* [TASK INSTRUCTIONS]: Copy the rows below word for word, without the pictures.
----
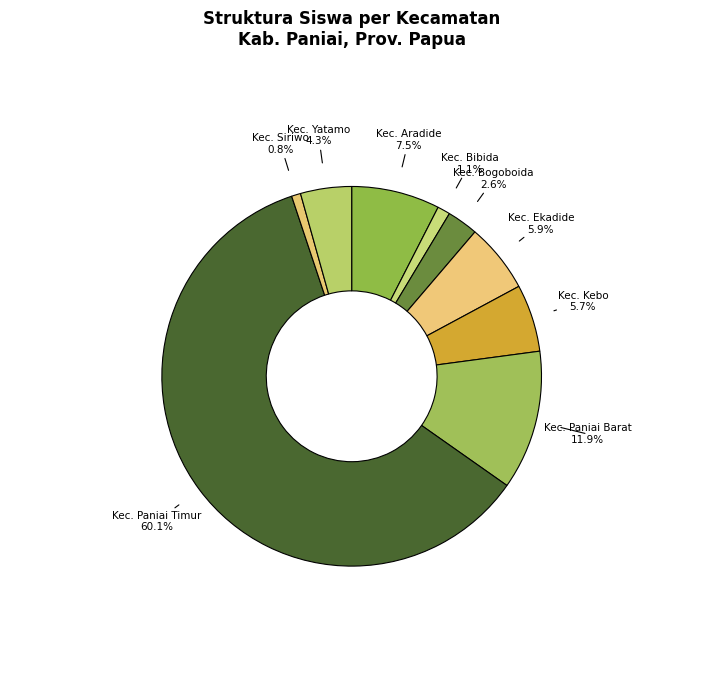

Count the number of slices in the pie.

9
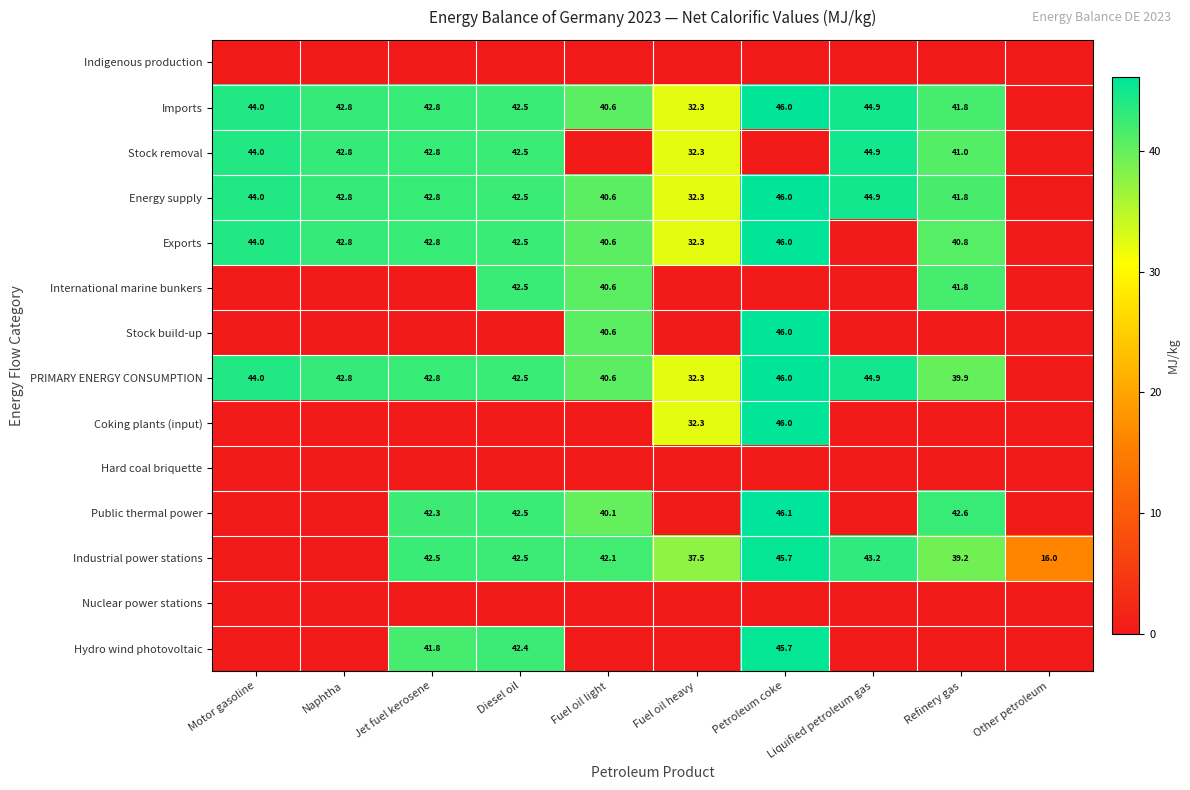

Is it true that Industrial power stations equals 42.1 at Fuel oil light?

True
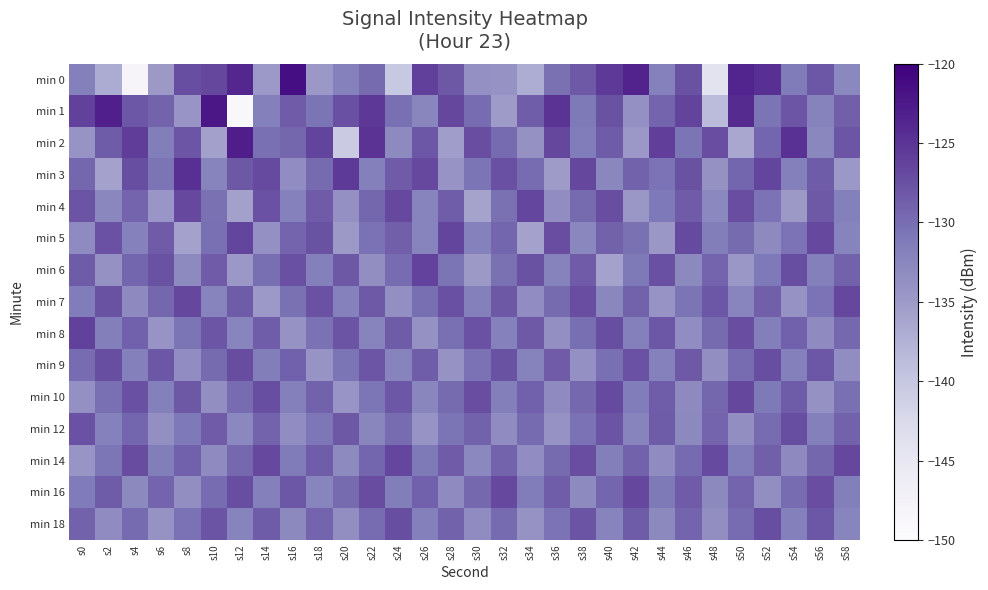

Which series has the widest spread of values?

min 0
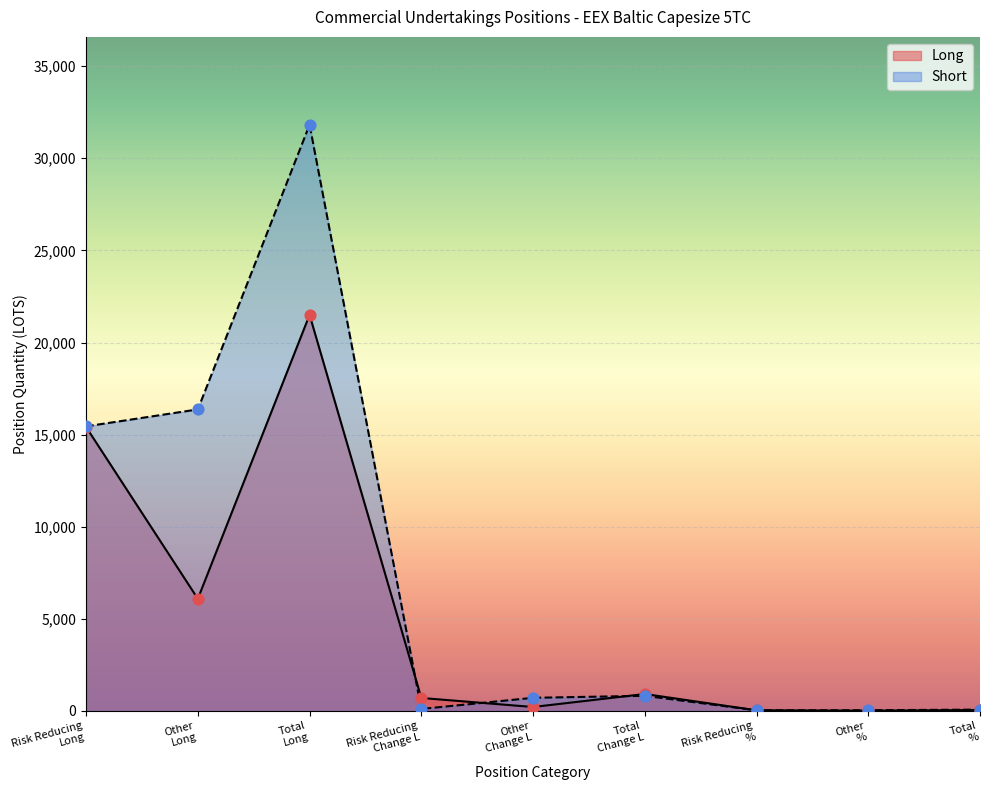

Which series has the largest total across all categories?

Short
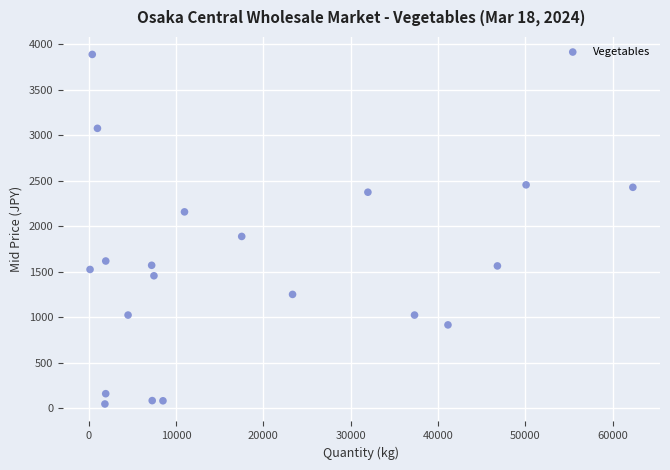

What Y value in the scatter plot is closest to 1969?

1890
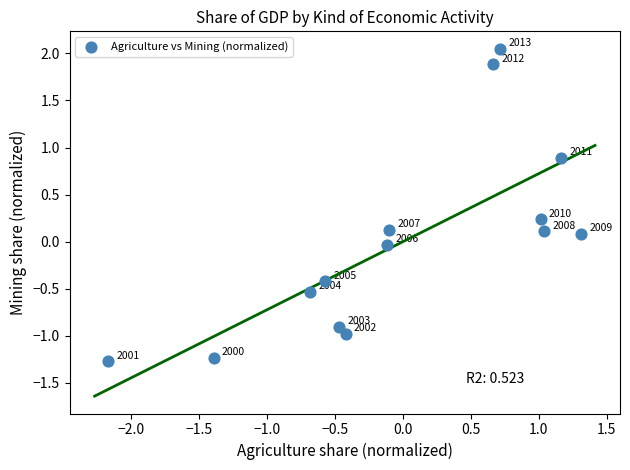

What is the range of Y values (max minus min)?

3.3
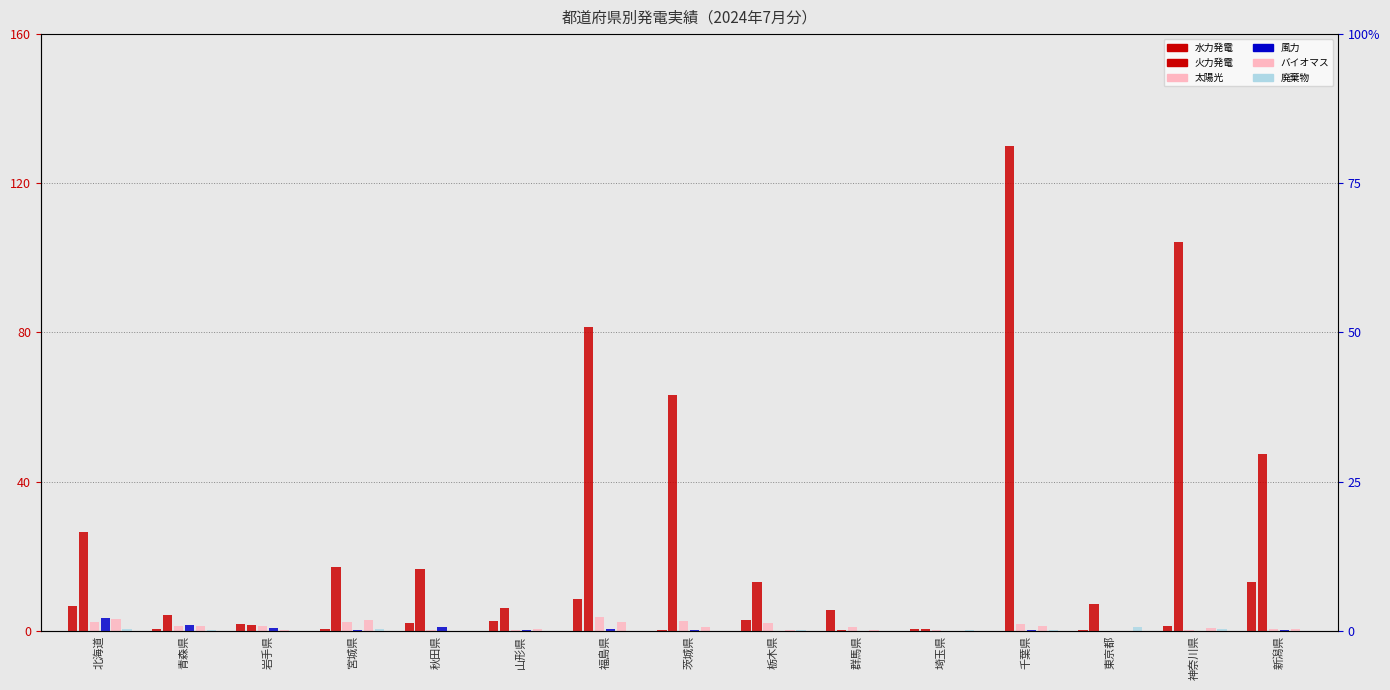

At which category is the sum across all series the highest?

千葉県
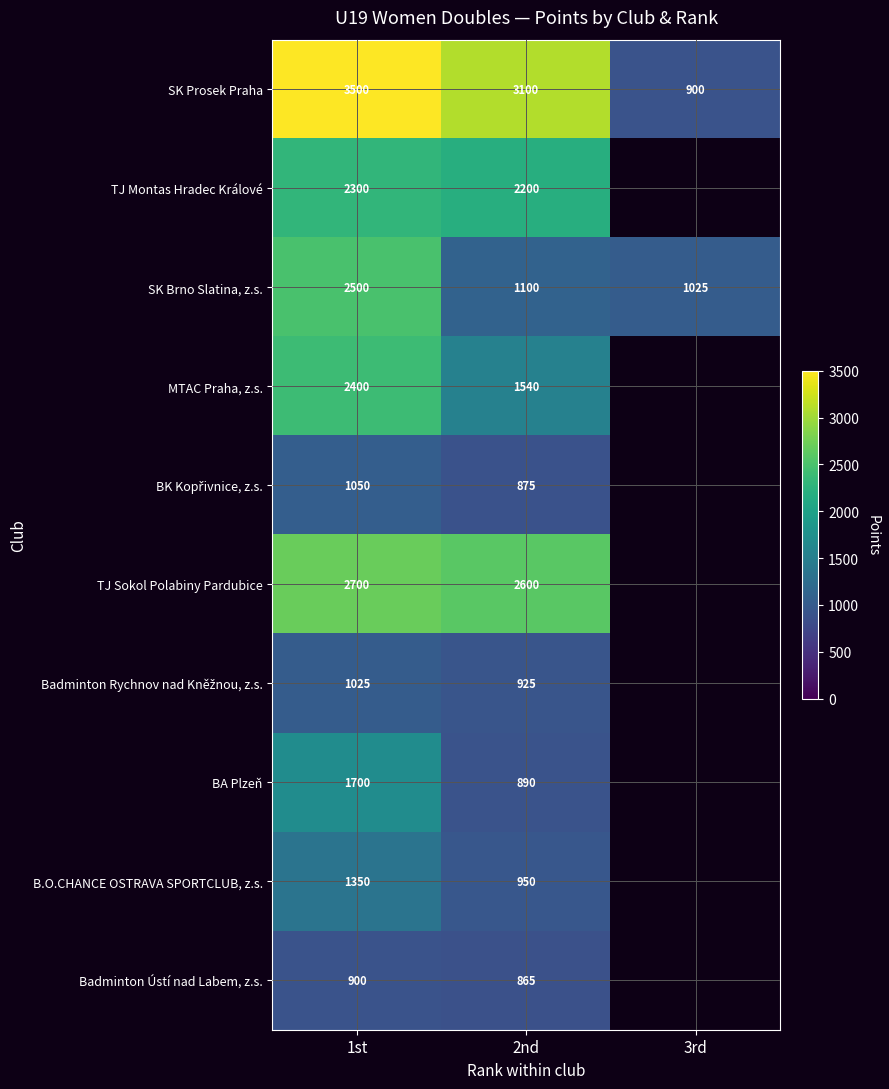

Which has a higher value, 3rd or 2nd?

2nd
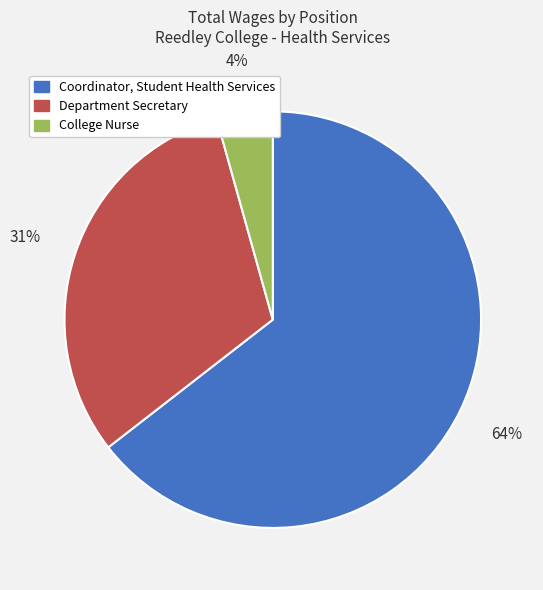

To the nearest percent, what is the combined percentage of Coordinator, Student Health Services and College Nurse?

69%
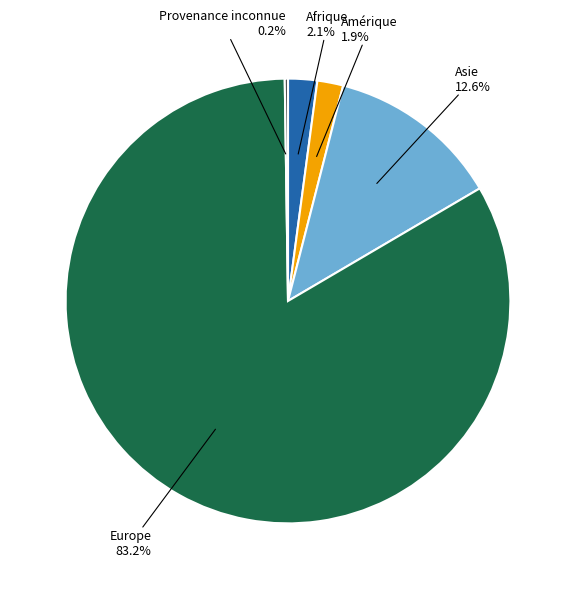

Is there a majority slice in this chart?

Yes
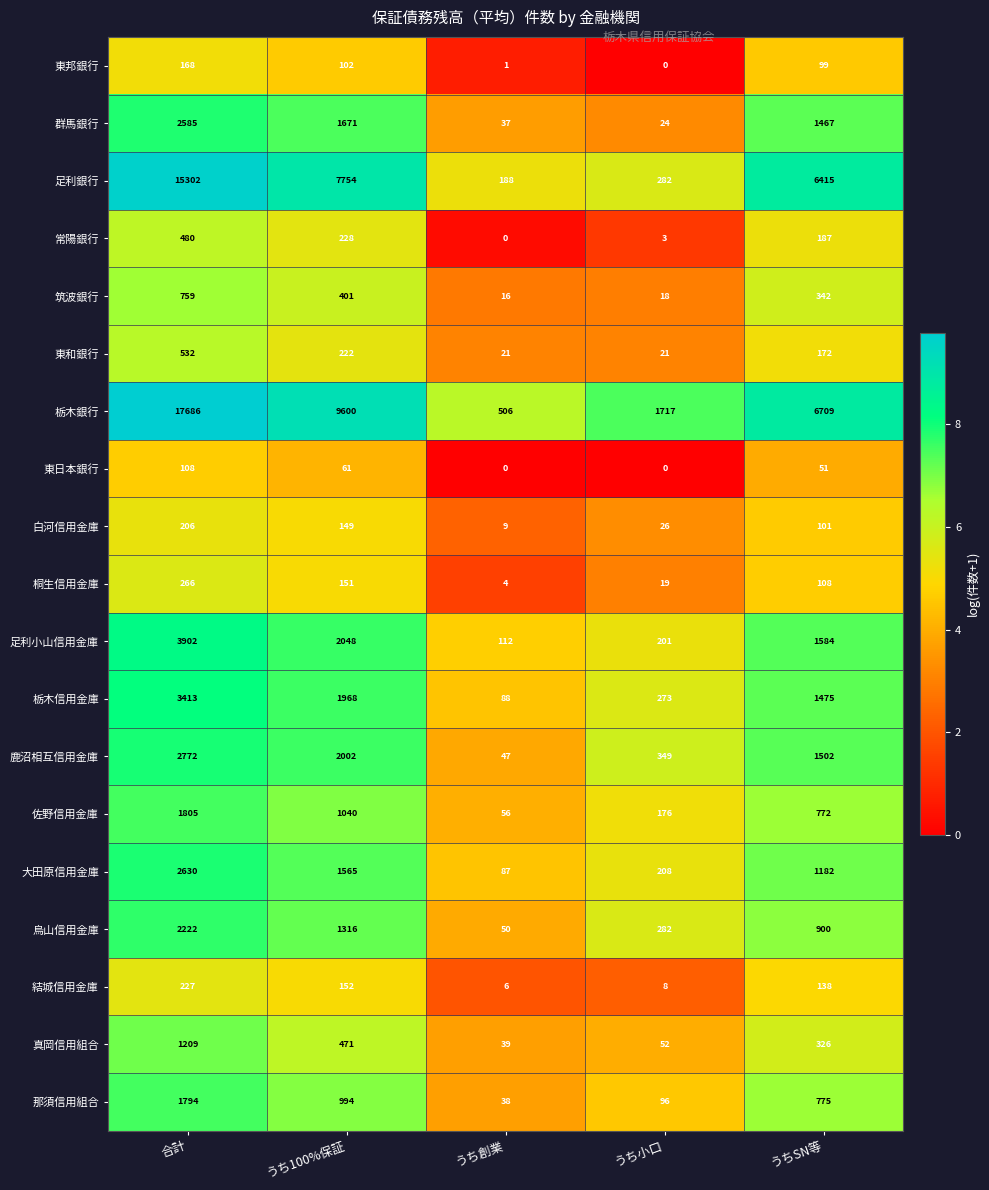

Rank the series at 合計 from lowest to highest value.

東日本銀行, 東邦銀行, 白河信用金庫, 結城信用金庫, 桐生信用金庫, 常陽銀行, 東和銀行, 筑波銀行, 真岡信用組合, 那須信用組合, 佐野信用金庫, 烏山信用金庫, 群馬銀行, 大田原信用金庫, 鹿沼相互信用金庫, 栃木信用金庫, 足利小山信用金庫, 足利銀行, 栃木銀行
----
* [WRITTEN RESPONSE]:
Count the number of slices in the pie.

9

Is it true that Industrial power stations equals 42.1 at Fuel oil light?

True

Which series has the widest spread of values?

min 0

Which series has the largest total across all categories?

Short

What Y value in the scatter plot is closest to 1969?

1890

What is the range of Y values (max minus min)?

3.3

At which category is the sum across all series the highest?

千葉県

Which has a higher value, 3rd or 2nd?

2nd

To the nearest percent, what is the combined percentage of Coordinator, Student Health Services and College Nurse?

69%

Is there a majority slice in this chart?

Yes

Rank the series at 合計 from lowest to highest value.

東日本銀行, 東邦銀行, 白河信用金庫, 結城信用金庫, 桐生信用金庫, 常陽銀行, 東和銀行, 筑波銀行, 真岡信用組合, 那須信用組合, 佐野信用金庫, 烏山信用金庫, 群馬銀行, 大田原信用金庫, 鹿沼相互信用金庫, 栃木信用金庫, 足利小山信用金庫, 足利銀行, 栃木銀行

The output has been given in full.